### TASK TO COMPLETE
Print the listing below exactly.

### EXTRACTED INFORMATION
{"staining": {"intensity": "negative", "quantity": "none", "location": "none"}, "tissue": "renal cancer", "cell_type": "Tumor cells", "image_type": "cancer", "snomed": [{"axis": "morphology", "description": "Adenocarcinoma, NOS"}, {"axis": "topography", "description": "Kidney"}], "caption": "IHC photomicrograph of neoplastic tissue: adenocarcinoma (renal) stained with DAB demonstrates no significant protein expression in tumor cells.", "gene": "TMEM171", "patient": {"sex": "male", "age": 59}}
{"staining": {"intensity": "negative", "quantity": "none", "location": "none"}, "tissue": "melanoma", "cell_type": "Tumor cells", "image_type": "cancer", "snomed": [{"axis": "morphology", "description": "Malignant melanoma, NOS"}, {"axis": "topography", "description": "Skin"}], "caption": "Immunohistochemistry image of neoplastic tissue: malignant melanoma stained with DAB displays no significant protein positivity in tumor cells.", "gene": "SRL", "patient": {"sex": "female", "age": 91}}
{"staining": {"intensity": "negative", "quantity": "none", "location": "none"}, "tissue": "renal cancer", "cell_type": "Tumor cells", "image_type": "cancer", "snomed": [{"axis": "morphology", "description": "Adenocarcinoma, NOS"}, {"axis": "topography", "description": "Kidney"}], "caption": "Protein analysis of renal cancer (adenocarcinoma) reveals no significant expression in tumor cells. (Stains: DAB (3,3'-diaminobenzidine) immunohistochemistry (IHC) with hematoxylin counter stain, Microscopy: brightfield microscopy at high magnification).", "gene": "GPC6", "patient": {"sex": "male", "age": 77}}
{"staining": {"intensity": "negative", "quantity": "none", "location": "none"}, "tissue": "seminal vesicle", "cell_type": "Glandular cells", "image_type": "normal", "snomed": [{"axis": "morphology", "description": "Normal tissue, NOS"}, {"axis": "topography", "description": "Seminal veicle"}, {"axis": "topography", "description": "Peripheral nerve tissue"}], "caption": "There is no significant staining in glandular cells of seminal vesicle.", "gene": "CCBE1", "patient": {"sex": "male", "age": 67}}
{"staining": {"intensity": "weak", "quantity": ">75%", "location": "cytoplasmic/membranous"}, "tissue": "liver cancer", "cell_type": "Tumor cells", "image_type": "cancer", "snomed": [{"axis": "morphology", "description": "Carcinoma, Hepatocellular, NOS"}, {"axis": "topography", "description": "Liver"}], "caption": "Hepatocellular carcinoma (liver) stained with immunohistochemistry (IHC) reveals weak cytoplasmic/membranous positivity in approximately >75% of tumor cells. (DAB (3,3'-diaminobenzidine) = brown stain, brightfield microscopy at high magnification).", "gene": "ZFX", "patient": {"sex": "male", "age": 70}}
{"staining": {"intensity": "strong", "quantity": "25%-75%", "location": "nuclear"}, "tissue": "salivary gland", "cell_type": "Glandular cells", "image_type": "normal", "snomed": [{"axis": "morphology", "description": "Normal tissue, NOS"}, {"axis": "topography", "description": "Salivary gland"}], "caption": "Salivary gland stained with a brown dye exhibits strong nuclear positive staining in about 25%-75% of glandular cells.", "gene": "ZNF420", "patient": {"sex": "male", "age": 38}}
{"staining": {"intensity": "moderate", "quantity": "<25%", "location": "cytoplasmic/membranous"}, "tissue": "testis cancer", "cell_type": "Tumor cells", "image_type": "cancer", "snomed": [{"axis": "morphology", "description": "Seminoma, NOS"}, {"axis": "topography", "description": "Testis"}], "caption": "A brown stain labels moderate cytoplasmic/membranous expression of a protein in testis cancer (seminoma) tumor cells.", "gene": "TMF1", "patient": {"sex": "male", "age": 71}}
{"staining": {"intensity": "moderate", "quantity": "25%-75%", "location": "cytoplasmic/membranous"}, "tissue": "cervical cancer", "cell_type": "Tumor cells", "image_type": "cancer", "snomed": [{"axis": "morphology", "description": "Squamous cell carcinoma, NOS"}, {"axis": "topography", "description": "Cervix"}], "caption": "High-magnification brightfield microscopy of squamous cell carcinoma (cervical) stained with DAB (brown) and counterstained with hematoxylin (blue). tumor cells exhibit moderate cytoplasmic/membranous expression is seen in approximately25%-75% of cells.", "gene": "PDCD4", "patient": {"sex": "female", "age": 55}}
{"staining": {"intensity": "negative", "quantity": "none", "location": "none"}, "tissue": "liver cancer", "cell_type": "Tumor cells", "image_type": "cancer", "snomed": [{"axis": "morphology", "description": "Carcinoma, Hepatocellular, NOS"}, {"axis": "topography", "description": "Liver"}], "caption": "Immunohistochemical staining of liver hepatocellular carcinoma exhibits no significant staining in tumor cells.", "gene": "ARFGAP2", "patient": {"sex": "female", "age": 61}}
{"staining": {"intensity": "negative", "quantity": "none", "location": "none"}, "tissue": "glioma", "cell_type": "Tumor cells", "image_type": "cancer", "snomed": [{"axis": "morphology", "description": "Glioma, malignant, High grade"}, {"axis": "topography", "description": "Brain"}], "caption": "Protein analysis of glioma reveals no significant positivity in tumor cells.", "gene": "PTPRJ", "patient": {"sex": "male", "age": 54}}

### RESULT OF THE EXERCISE
{"staining": {"intensity": "negative", "quantity": "none", "location": "none"}, "tissue": "renal cancer", "cell_type": "Tumor cells", "image_type": "cancer", "snomed": [{"axis": "morphology", "description": "Adenocarcinoma, NOS"}, {"axis": "topography", "description": "Kidney"}], "caption": "IHC photomicrograph of neoplastic tissue: adenocarcinoma (renal) stained with DAB demonstrates no significant protein expression in tumor cells.", "gene": "TMEM171", "patient": {"sex": "male", "age": 59}}
{"staining": {"intensity": "negative", "quantity": "none", "location": "none"}, "tissue": "melanoma", "cell_type": "Tumor cells", "image_type": "cancer", "snomed": [{"axis": "morphology", "description": "Malignant melanoma, NOS"}, {"axis": "topography", "description": "Skin"}], "caption": "Immunohistochemistry image of neoplastic tissue: malignant melanoma stained with DAB displays no significant protein positivity in tumor cells.", "gene": "SRL", "patient": {"sex": "female", "age": 91}}
{"staining": {"intensity": "negative", "quantity": "none", "location": "none"}, "tissue": "renal cancer", "cell_type": "Tumor cells", "image_type": "cancer", "snomed": [{"axis": "morphology", "description": "Adenocarcinoma, NOS"}, {"axis": "topography", "description": "Kidney"}], "caption": "Protein analysis of renal cancer (adenocarcinoma) reveals no significant expression in tumor cells. (Stains: DAB (3,3'-diaminobenzidine) immunohistochemistry (IHC) with hematoxylin counter stain, Microscopy: brightfield microscopy at high magnification).", "gene": "GPC6", "patient": {"sex": "male", "age": 77}}
{"staining": {"intensity": "negative", "quantity": "none", "location": "none"}, "tissue": "seminal vesicle", "cell_type": "Glandular cells", "image_type": "normal", "snomed": [{"axis": "morphology", "description": "Normal tissue, NOS"}, {"axis": "topography", "description": "Seminal veicle"}, {"axis": "topography", "description": "Peripheral nerve tissue"}], "caption": "There is no significant staining in glandular cells of seminal vesicle.", "gene": "CCBE1", "patient": {"sex": "male", "age": 67}}
{"staining": {"intensity": "weak", "quantity": ">75%", "location": "cytoplasmic/membranous"}, "tissue": "liver cancer", "cell_type": "Tumor cells", "image_type": "cancer", "snomed": [{"axis": "morphology", "description": "Carcinoma, Hepatocellular, NOS"}, {"axis": "topography", "description": "Liver"}], "caption": "Hepatocellular carcinoma (liver) stained with immunohistochemistry (IHC) reveals weak cytoplasmic/membranous positivity in approximately >75% of tumor cells. (DAB (3,3'-diaminobenzidine) = brown stain, brightfield microscopy at high magnification).", "gene": "ZFX", "patient": {"sex": "male", "age": 70}}
{"staining": {"intensity": "strong", "quantity": "25%-75%", "location": "nuclear"}, "tissue": "salivary gland", "cell_type": "Glandular cells", "image_type": "normal", "snomed": [{"axis": "morphology", "description": "Normal tissue, NOS"}, {"axis": "topography", "description": "Salivary gland"}], "caption": "Salivary gland stained with a brown dye exhibits strong nuclear positive staining in about 25%-75% of glandular cells.", "gene": "ZNF420", "patient": {"sex": "male", "age": 38}}
{"staining": {"intensity": "moderate", "quantity": "<25%", "location": "cytoplasmic/membranous"}, "tissue": "testis cancer", "cell_type": "Tumor cells", "image_type": "cancer", "snomed": [{"axis": "morphology", "description": "Seminoma, NOS"}, {"axis": "topography", "description": "Testis"}], "caption": "A brown stain labels moderate cytoplasmic/membranous expression of a protein in testis cancer (seminoma) tumor cells.", "gene": "TMF1", "patient": {"sex": "male", "age": 71}}
{"staining": {"intensity": "moderate", "quantity": "25%-75%", "location": "cytoplasmic/membranous"}, "tissue": "cervical cancer", "cell_type": "Tumor cells", "image_type": "cancer", "snomed": [{"axis": "morphology", "description": "Squamous cell carcinoma, NOS"}, {"axis": "topography", "description": "Cervix"}], "caption": "High-magnification brightfield microscopy of squamous cell carcinoma (cervical) stained with DAB (brown) and counterstained with hematoxylin (blue). tumor cells exhibit moderate cytoplasmic/membranous expression is seen in approximately25%-75% of cells.", "gene": "PDCD4", "patient": {"sex": "female", "age": 55}}
{"staining": {"intensity": "negative", "quantity": "none", "location": "none"}, "tissue": "liver cancer", "cell_type": "Tumor cells", "image_type": "cancer", "snomed": [{"axis": "morphology", "description": "Carcinoma, Hepatocellular, NOS"}, {"axis": "topography", "description": "Liver"}], "caption": "Immunohistochemical staining of liver hepatocellular carcinoma exhibits no significant staining in tumor cells.", "gene": "ARFGAP2", "patient": {"sex": "female", "age": 61}}
{"staining": {"intensity": "negative", "quantity": "none", "location": "none"}, "tissue": "glioma", "cell_type": "Tumor cells", "image_type": "cancer", "snomed": [{"axis": "morphology", "description": "Glioma, malignant, High grade"}, {"axis": "topography", "description": "Brain"}], "caption": "Protein analysis of glioma reveals no significant positivity in tumor cells.", "gene": "PTPRJ", "patient": {"sex": "male", "age": 54}}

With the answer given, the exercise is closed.